Parmi les symptômes rapportés, les personnes interrogées ont indiqué ressentir du stress, de l’anxiété ou encore des angoisses “pendant et après l’incendie”. Ces symptômes concernent 40% des adultes sondés, tandis que chez les enfants, ces troubles ont été signalés dans 33% des cas. Pour son enquête, SPF a interrogé environ 5 300 personnes, représentatives des 340 000 habitants des 133 communes impactées par le drame.

Pas de surexposition à long terme

La cause des symptômes et troubles psychologiques ressentis par les riverains est l’exposition à plusieurs pollutions liées à l’incendie, comme les flammes, la fumée, les bruits, les odeurs et les suies. L’incendie a également provoqué des irritations chez les personnes exposées. Près de 38% des adultes ont perçu des picotements des narines, de la gorge, de la langue, un écoulement ou une obstruction nasale, tandis que 37% d’entre eux ont subi des maux de tête des malaises ou des vertiges. En outre, 15% des sondés ont aussi signalé des difficultés respiratoires. Cependant, les deux tiers des sondés environ n’ont pas eu recours à des soins ou des médicaments.

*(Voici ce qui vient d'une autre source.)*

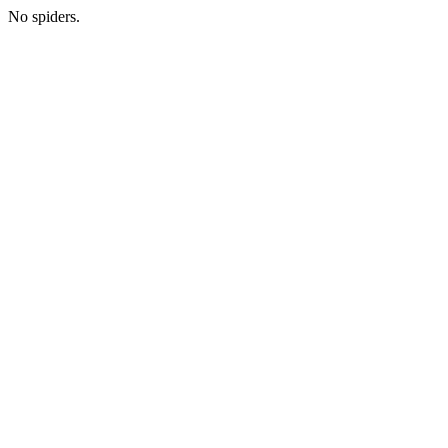
No spiders.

Le rapport indique néanmoins que les habitants ne seraient pas exposés à une “surexposition à long terme” aux substances dangereuses susceptibles de provenir de l'incendie comme les hydrocarbures et les dioxines. La question de la pollution produite par l’incendie fait débat. Pour SPF, celle-ci n’a pas entraîné “une contamination en lien avec l'incendie différenciable d'une pollution industrielle historique”, assure SPF. Un avis que ne partage pas Mme Le Meur, pharmacienne biologiste de l'association Rouen Respire. “Comment expliquez-vous que l'on retrouve du xénène, de l'éthylbenzène et du toluène dans le lait maternel, qu'on observe un pic après l'incendie et qu'ensuite ça diminue ?”, a-t-elle réagi.